Between 10 and 13 June the trials took place of 32 men arrested for the theft from Politician. McColl gave evidence and stated that the men had stolen whisky from a vessel that was still seaworthy; the sheriff-substitute hearing the case accepted McColl's statement. One man was found not guilty, nine others were not proven—the Scottish legal verdict to acquit an individual but not declare them innocent—three were fined and 19 were incarcerated at Inverness Prison for terms ranging between 20 days and two months. McColl still thought the sentences were too lenient, and wrote to the interim procurator fiscal to complain; he also wrote to the Customs commissioners and said:
"In my opinion these few small sentences are quite inadequate to act as a general detriment to the population of these islands, who in my opinion will probably seize their next opportunity to further looting and damage."
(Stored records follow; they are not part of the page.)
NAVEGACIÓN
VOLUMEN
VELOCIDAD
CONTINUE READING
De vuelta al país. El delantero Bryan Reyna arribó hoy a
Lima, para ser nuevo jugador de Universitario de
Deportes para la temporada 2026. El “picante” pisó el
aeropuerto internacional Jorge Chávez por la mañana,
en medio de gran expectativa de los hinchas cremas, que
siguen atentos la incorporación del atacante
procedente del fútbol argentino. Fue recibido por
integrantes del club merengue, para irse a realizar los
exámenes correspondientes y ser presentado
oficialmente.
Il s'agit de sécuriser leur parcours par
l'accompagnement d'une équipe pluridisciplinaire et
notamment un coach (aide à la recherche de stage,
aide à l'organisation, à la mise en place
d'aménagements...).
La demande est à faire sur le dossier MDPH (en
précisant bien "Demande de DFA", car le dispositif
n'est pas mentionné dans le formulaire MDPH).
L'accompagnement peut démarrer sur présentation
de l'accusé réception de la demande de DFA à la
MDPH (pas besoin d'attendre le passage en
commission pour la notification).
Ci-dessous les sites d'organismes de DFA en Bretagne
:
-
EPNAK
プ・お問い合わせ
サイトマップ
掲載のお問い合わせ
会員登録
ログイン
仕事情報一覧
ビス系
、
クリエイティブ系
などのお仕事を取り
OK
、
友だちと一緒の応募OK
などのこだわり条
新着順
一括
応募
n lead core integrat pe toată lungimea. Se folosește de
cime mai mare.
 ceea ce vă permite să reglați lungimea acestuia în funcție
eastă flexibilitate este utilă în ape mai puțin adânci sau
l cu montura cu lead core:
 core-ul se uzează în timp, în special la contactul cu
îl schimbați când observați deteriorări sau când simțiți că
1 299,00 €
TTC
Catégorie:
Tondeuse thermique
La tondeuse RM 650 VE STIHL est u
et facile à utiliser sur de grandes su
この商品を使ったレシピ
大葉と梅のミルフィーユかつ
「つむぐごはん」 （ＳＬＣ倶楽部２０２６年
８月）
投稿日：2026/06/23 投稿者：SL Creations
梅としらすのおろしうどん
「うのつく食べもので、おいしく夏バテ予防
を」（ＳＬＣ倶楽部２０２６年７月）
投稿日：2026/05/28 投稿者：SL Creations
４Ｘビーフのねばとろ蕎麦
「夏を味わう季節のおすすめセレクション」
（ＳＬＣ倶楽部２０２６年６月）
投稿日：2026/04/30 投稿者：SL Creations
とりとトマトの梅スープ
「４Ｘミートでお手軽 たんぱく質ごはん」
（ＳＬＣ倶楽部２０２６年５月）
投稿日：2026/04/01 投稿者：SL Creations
The night the prison sentences were handed down, a hole was made in the roof of the shared garage where McColl's car was parked; paraffin was poured in and set alight. McColl's car was only damaged in the event, but another was destroyed. According to the Customs men, they were subjected to threats of violence throughout their investigation; Bootham White reported to the commissioners in London that McColl should not be active in any further searches because of "threats and warning of bodily injury".
On some of the raids by Gledhill and McColl, they seized boats that had been identified as being involved in visiting Politician; these were either through reports from informants, or because there was the ship's fuel oil on the boat. Those that were not seized at the time were painted with an arrow for seizure later. By the time the court cases had been heard, the customs men had amassed a considerable number of the vessels. Several islanders wrote to him asking for the boats to be returned, as the lobster fishing season was in progress, and they were unable to work; one man pointed out that his sons had used the boat against his wishes, and as one of the sons was in prison and the other fighting in North Africa, he wanted his boat back; one farmer whose boat had been used by local boys to visit the wreck needed his craft to tend 200 sheep and lambs grazing on a smaller island nearby, and was unable to access it without his vessel. All the requests were turned down by Gledhill, who instructed McColl to continue seizing any craft he thought were involved.